→ **Task to complete**: Copy out precisely the lines from the start of the data through the line with "17: (212, 151)", and keep pictures out of it.

→ **Records supplied**:
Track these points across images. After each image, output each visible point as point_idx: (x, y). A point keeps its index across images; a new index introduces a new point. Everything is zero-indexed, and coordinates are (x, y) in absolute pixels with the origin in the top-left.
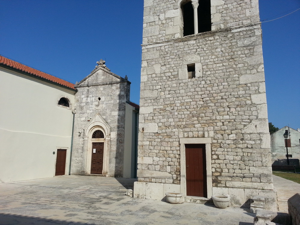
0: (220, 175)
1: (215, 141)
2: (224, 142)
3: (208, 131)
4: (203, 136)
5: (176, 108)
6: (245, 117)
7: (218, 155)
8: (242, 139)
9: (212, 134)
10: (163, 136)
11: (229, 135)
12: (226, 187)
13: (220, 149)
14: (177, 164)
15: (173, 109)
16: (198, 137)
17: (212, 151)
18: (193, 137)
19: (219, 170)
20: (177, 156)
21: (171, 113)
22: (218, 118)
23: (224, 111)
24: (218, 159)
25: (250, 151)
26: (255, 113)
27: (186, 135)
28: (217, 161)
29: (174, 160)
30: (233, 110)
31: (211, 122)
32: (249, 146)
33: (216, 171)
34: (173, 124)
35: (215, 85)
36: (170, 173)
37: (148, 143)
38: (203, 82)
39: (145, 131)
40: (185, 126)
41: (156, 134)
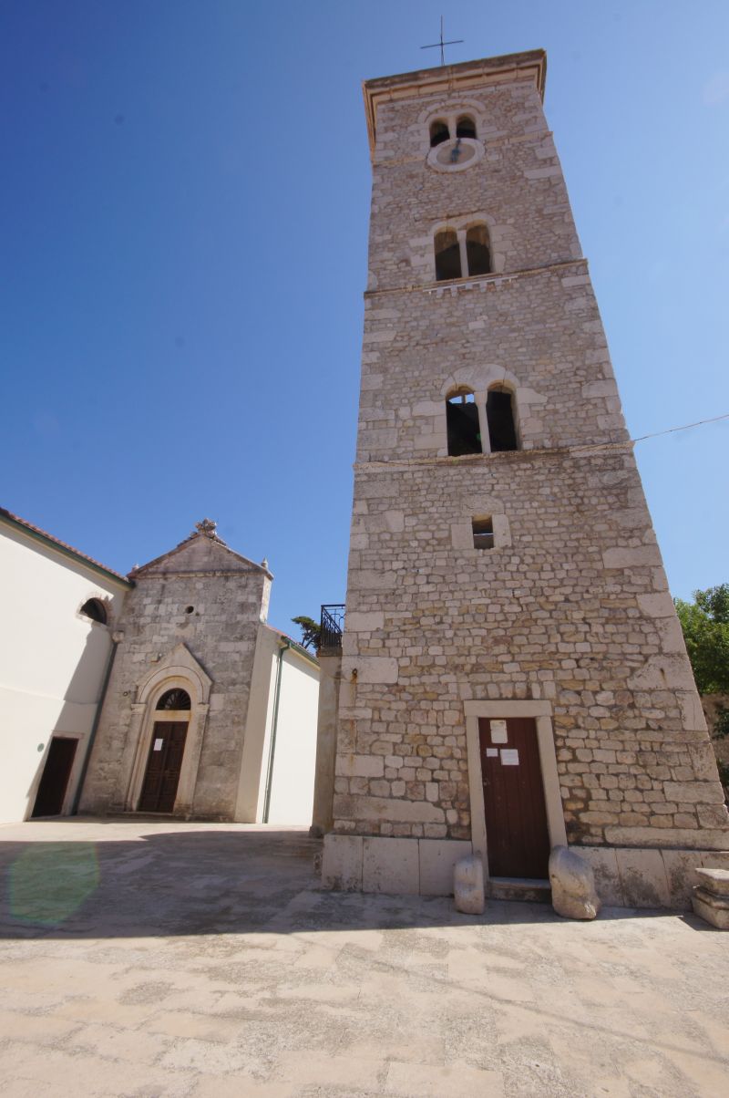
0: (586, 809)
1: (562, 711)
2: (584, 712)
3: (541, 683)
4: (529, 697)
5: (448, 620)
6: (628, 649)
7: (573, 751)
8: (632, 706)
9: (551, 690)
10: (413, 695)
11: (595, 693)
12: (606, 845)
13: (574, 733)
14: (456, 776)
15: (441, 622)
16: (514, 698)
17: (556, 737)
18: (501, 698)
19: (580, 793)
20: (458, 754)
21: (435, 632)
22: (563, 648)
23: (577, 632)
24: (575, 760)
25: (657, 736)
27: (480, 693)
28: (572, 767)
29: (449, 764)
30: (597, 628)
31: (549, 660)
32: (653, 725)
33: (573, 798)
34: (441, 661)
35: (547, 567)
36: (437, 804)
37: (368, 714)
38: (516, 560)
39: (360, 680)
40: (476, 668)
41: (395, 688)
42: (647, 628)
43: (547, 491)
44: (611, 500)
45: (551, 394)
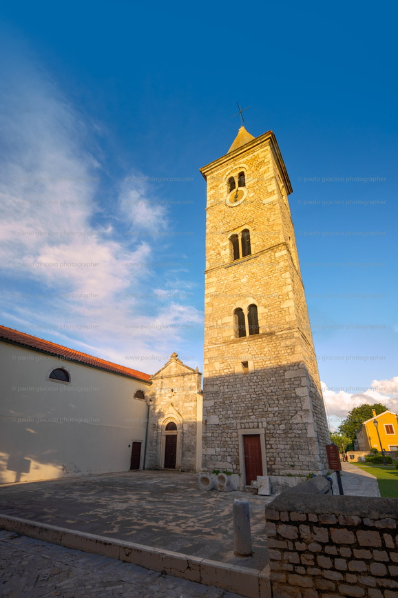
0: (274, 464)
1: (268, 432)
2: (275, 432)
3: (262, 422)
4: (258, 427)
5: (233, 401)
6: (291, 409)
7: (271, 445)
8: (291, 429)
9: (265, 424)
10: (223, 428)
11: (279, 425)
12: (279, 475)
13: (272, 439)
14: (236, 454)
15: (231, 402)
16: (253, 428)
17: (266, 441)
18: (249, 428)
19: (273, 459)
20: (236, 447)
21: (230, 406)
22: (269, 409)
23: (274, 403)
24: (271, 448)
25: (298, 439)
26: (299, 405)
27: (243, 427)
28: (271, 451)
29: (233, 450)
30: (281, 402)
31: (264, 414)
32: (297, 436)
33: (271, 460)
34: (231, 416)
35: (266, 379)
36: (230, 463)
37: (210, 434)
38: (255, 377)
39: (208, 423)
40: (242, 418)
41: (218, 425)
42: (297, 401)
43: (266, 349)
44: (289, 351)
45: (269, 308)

→ **Response below**:
Track these points across images. After each image, output each visible point as point_idx: (x, y). A point keeps its index across images; a new index introduces a new point. Everything is zero-indexed, and coordinates are (x, y) in absolute pixels with the origin in the top-left.
0: (220, 175)
1: (215, 141)
2: (224, 142)
3: (208, 131)
4: (203, 136)
5: (176, 108)
6: (245, 117)
7: (218, 155)
8: (242, 139)
9: (212, 134)
10: (163, 136)
11: (229, 135)
12: (226, 187)
13: (220, 149)
14: (177, 164)
15: (173, 109)
16: (198, 137)
17: (212, 151)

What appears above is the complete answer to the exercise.